Children picking mushroom. Photo: Image Bank Sweden
220 g (1,25 cups) whole grain spelf flour
15 g (2 tbsp) chopped walnuts
75 g (3 oz) butter, chopped into small pieces
1 egg yolk
2 tbsp water
4 shallots, finely chopped
400 g (1lb) mushroom, preferably wild, and brushed clean
25 g (1 oz) butter
2 tsp chopped thyme
1 lemon, grated zest only
2 tbsp parsley, finely chopped
1 egg yolk
150 ml (0,25 cups) double (heavy) cream
100 ml (0,5 cups) milk
50 g (2 oz) Västenbottenost
Salt and freshly ground black pepper to taste
4 walnut halves
*Use parmesan cheese if you can't get Västenbottensost
1. Briefly blitz the flour, chopped walnuts and salt in a food processor.
2. Add the butter and continue to blitz until it forms fine breadcrumbs.
3. Add the egg yolk and water and blend until it forms a dough. Add more water if it is too dry.

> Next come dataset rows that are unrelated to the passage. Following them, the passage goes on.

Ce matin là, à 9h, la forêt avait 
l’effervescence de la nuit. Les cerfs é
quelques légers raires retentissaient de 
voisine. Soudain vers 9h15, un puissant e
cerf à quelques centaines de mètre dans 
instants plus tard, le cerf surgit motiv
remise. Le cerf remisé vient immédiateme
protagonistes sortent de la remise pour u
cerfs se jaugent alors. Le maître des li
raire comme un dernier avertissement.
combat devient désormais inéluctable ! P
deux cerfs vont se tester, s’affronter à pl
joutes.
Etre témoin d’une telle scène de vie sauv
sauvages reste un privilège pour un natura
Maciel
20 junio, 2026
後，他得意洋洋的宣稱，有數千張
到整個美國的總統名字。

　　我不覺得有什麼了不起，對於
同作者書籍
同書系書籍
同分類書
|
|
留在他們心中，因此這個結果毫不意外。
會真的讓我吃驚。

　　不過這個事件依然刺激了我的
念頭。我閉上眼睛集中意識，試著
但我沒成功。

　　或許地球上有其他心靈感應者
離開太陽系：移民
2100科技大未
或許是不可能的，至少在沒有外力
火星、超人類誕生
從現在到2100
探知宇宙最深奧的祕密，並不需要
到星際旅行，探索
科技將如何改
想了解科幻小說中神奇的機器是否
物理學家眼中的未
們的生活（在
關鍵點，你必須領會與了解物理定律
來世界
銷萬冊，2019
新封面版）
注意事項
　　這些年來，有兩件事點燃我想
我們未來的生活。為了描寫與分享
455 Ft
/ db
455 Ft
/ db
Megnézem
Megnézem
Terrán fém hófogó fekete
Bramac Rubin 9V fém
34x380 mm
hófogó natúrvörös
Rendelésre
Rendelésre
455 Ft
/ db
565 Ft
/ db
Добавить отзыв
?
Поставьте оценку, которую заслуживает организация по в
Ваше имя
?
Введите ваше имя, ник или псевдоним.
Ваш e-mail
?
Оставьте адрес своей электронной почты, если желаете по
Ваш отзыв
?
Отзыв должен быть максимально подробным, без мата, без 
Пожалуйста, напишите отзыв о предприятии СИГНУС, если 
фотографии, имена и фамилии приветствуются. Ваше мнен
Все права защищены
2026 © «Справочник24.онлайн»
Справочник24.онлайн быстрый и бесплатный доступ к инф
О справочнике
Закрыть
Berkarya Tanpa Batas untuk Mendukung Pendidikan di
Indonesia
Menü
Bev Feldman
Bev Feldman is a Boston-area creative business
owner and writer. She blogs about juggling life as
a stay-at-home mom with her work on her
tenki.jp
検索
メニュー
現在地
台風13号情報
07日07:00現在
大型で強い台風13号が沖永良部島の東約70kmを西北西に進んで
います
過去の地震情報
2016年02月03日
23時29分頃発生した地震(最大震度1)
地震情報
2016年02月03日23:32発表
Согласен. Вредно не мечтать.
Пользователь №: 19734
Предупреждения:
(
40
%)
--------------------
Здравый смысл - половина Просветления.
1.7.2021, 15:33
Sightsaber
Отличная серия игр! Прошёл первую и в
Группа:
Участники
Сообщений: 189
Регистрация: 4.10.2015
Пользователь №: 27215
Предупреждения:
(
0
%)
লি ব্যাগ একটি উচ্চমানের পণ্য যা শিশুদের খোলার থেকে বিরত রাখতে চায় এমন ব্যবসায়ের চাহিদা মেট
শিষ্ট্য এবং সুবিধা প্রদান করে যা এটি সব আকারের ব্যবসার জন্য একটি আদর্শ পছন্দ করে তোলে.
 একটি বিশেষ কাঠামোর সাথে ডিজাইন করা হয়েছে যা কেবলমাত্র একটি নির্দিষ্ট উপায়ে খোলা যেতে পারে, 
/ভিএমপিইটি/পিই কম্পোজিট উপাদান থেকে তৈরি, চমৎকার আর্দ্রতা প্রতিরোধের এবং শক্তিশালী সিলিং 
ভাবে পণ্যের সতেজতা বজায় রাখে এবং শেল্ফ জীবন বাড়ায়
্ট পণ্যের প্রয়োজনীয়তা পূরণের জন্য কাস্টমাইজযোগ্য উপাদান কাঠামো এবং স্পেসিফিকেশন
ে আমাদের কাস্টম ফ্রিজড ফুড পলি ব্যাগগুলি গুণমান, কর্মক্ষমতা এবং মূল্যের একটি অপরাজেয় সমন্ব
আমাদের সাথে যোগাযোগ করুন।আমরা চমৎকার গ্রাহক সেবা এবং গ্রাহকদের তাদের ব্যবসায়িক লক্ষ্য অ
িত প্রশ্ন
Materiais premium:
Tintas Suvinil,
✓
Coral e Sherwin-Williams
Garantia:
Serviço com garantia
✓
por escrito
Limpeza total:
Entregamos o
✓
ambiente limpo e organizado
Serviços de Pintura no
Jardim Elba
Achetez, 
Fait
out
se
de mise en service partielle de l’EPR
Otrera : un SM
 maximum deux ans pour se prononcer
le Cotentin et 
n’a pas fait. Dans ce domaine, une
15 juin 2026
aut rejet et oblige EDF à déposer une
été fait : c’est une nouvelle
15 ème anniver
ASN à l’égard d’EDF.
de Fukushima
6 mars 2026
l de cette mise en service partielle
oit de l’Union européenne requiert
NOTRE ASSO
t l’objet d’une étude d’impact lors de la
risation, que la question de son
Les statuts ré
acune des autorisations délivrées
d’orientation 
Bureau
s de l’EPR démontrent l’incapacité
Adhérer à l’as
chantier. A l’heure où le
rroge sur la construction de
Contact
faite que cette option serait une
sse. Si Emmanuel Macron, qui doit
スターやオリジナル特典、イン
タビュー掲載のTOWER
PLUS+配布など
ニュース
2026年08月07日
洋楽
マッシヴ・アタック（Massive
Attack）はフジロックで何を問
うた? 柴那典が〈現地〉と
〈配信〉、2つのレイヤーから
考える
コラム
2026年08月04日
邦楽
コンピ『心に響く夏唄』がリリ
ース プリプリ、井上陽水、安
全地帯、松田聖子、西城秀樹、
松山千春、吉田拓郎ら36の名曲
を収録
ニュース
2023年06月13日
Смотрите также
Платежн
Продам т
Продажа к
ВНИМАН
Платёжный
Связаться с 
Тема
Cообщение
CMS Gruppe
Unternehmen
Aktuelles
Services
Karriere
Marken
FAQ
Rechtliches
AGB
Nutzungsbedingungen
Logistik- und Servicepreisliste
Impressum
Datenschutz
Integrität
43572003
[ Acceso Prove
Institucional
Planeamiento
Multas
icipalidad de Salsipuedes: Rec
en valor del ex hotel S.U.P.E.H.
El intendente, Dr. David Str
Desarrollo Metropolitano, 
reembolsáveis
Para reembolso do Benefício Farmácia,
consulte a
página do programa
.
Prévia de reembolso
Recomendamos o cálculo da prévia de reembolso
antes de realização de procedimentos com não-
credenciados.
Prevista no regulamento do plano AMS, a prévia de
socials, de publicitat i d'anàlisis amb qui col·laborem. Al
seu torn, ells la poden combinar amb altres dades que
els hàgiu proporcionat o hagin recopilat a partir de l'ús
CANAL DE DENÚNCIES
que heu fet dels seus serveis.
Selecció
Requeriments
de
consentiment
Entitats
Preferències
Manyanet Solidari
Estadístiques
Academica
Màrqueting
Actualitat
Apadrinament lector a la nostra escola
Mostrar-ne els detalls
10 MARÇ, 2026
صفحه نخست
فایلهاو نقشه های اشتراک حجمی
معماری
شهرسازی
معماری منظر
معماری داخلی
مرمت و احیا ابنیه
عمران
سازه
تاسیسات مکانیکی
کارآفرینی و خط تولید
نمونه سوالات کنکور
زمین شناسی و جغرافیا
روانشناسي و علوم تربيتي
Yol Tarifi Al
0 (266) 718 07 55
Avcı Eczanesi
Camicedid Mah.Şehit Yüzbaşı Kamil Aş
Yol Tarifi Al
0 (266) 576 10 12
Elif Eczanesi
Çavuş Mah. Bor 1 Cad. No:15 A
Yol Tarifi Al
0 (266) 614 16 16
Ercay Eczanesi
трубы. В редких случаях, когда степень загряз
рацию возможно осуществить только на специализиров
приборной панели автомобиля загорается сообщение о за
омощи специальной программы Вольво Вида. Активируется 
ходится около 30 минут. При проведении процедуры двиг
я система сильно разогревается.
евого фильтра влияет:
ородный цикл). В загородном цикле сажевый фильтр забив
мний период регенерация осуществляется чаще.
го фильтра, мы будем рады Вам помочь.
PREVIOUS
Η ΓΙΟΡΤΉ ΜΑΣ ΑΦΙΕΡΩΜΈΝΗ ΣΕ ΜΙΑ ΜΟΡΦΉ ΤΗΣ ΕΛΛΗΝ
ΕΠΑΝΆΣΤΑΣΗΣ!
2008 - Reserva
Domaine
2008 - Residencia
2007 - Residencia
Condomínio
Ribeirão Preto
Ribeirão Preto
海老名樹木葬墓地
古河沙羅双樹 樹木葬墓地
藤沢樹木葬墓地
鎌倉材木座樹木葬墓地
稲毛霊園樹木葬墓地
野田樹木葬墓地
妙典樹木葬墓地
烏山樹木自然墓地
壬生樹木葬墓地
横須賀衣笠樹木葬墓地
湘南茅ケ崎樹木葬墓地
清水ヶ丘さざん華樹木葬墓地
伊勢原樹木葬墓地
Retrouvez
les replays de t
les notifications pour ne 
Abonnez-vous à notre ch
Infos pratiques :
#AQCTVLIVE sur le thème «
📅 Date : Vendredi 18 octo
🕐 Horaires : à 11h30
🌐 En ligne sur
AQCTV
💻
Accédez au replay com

Cover with clingfilm and chill for 30 minutes.
4. Heat the oven to 200°C (400°F, Gas 6, Fan 170°C).
5. Roll out the pastry and line 4 lightly-greased loose-bottomed tart tins.
6. Bake blind for 10 minutes and then non-blind for a further 5 minutes.
7. Gently fry the shallots in the butter until softened but not brown.
8. Add the mushrooms and cook until they are beginning to soften.
9. Stir in the thyme, lemon zest and parsley then season.
10. Whisk the egg yolk, cream, milk and cheese together, then stir into the pan.
11. Divide the mixture between the tins and top each with a walnut half.
12. Bake for 20 minutes or until set.